**WHAT IS BEING ASKED:**
Update the text read from the pages in the data below by replacing "Dĩ An" with "Thuận An" and leaving everything else unchanged. Leave the pictures out of your answer.

THE RECORDS below:

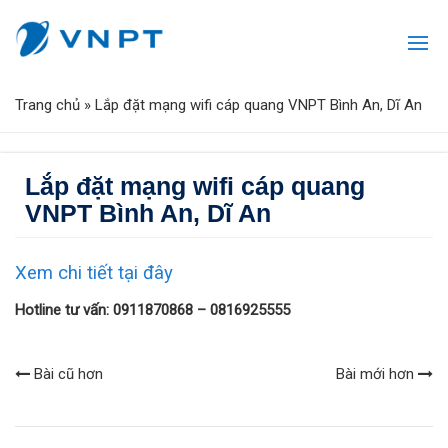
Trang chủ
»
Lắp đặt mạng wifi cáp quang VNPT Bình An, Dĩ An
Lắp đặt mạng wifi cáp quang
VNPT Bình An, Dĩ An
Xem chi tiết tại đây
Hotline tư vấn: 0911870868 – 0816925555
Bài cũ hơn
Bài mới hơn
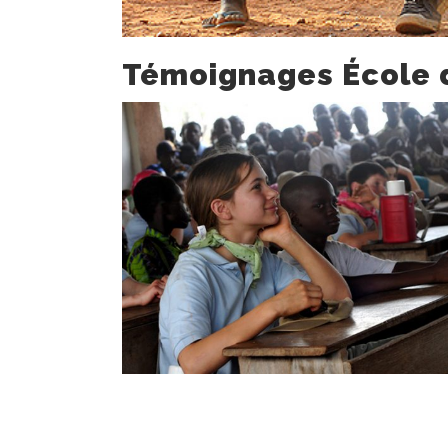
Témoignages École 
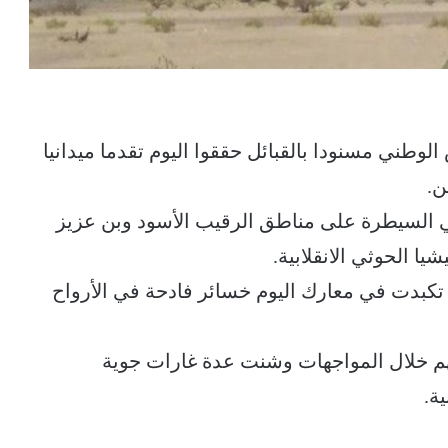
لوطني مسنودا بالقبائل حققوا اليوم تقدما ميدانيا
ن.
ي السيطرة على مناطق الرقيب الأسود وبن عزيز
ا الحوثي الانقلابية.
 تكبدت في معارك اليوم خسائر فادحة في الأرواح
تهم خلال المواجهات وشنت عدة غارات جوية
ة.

End of THE RECORDS.

**RESULT:**
Trang chủ
»
Lắp đặt mạng wifi cáp quang VNPT Bình An, Thuận An
Lắp đặt mạng wifi cáp quang
VNPT Bình An, Thuận An
Xem chi tiết tại đây
Hotline tư vấn: 0911870868 – 0816925555
Bài cũ hơn
Bài mới hơn
Témoignages École 
لوطني مسنودا بالقبائل حققوا اليوم تقدما ميدانيا
ن.
ي السيطرة على مناطق الرقيب الأسود وبن عزيز
ا الحوثي الانقلابية.
 تكبدت في معارك اليوم خسائر فادحة في الأرواح
تهم خلال المواجهات وشنت عدة غارات جوية
ة.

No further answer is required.